The Winter Solstice 5:23 PM EST
What can we say about the Solstice? Due to the angle at which the earth spins, days get longer and shorter, and the Solstice is the tipping point where (in the Northern Hemisphere) they start getting longer again, and most of us are pretty happy about it!
Whether you live in a pre-industrial culture or one steeped in scientific explanation, as we have to deal with shorter days, it’s hard not to imagine what would happen if they just kept getting shorter until there was no daylight at all. Even when you are confident that it’s coming, it’s wonderful to not need the artificial light (electrical or flame) as much, and know that it will also start getting warmer, and crops will grow again. (Even in the modern world we are mostly living on the previous year’s stored harvest.)

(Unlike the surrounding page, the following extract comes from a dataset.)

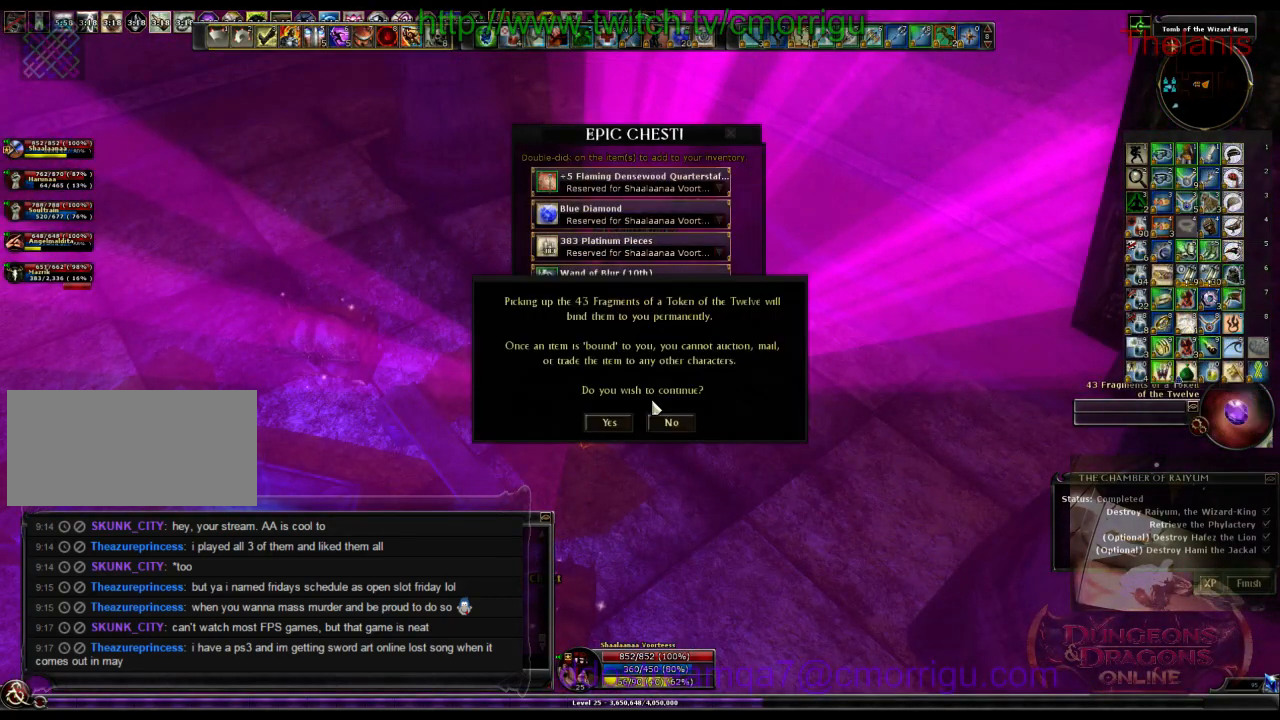
{"keys": [], "events": []}
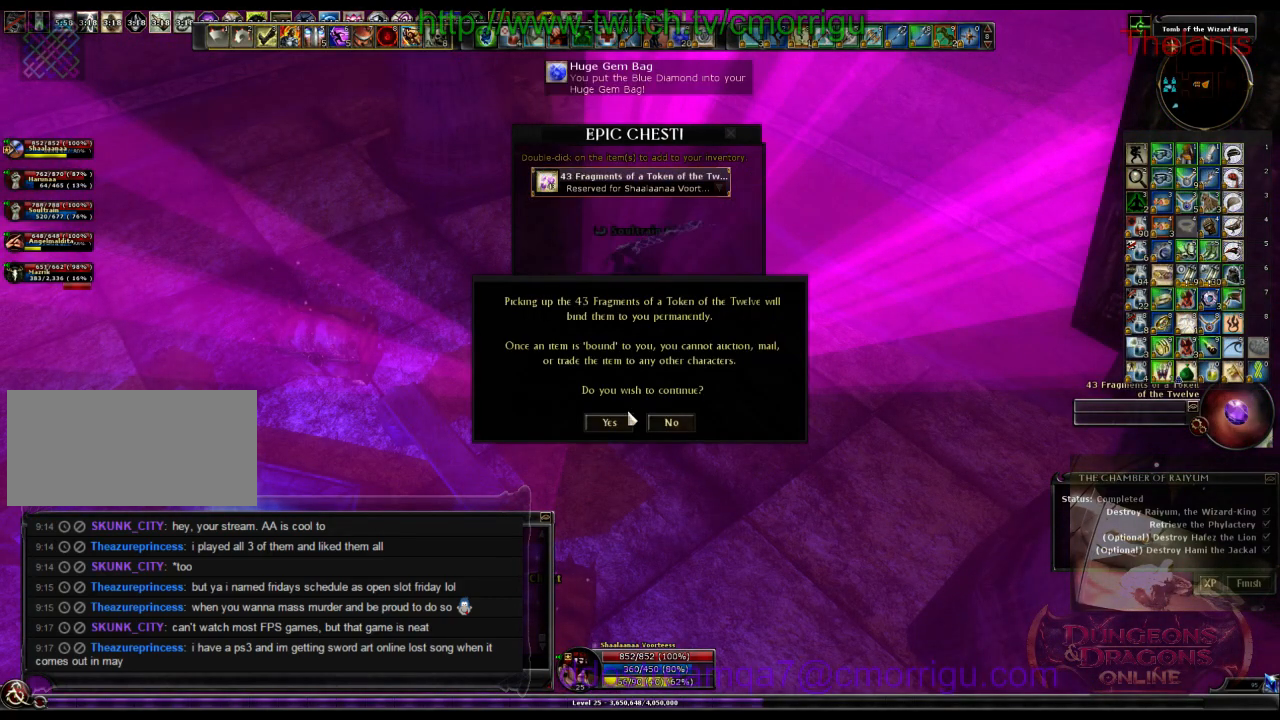
{"keys": [], "events": []}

For those sensitive to such things, the Winter season (from November to February) is a time when many spirits seem to have more access to our world- ancestral spirits and other ghosts, the Wild Hunt, and the Good Neighbors wander the nights and visit human homes, leaving blessings, or sometimes terror in their wake. The tradition of Ghost Stories at Christmas goes back much farther than Dickens. If you haven’t worked out how to be blessed by passing spirits, or are simply very sensitive, it can be exhausting (especially in a culture where on top of dealing with them, you have to come up with explanations that will satisfy the unbelievers.)
So many cultures have solstice celebrations that I cannot possibly list them all, but they include the Births of the Uncoquered Sun, Horus, Mithras, Christ, Frey, Pryderi, Persephone, Dionysus, and King Arthur. In Japan, Amaterasu comes out of her cave. In the Roman Saturnalia this was the day they celebrated Divalia- to the Goddess of Silence.
A Hopi and Zuni celebrate Soyal, Hindus have begun celebrating Pancha Ganapati, Karachun is a Slavic holiday, Persians celebrated Mithras, Feast of Aset (Egyptian), Capac Raymi (Incan), Beiwe/Rozhanitsa (Saami), Shabe-Yalda (Zoroastrian), Druids celebrated Alban Arthuan. (and remember, in the Southern Hemisphere, the Summer Solstice celebrations are going on.) Wiccans celebrate the dominion of the Horned God rather than the Lady, or the Holly King (over the Oak King), or the Crone rather than the Maiden.
Christians have included many customs over the centuries that seem similar to those of other cultures celebrating the Solstice and the returning of the light. There’s often fireworks or ringing bells and making other noises, fires, dancing and masks, including Hoydening, Mumping, and Burning the Clocks.
Whatever way you celebrate- have a blessed holiday!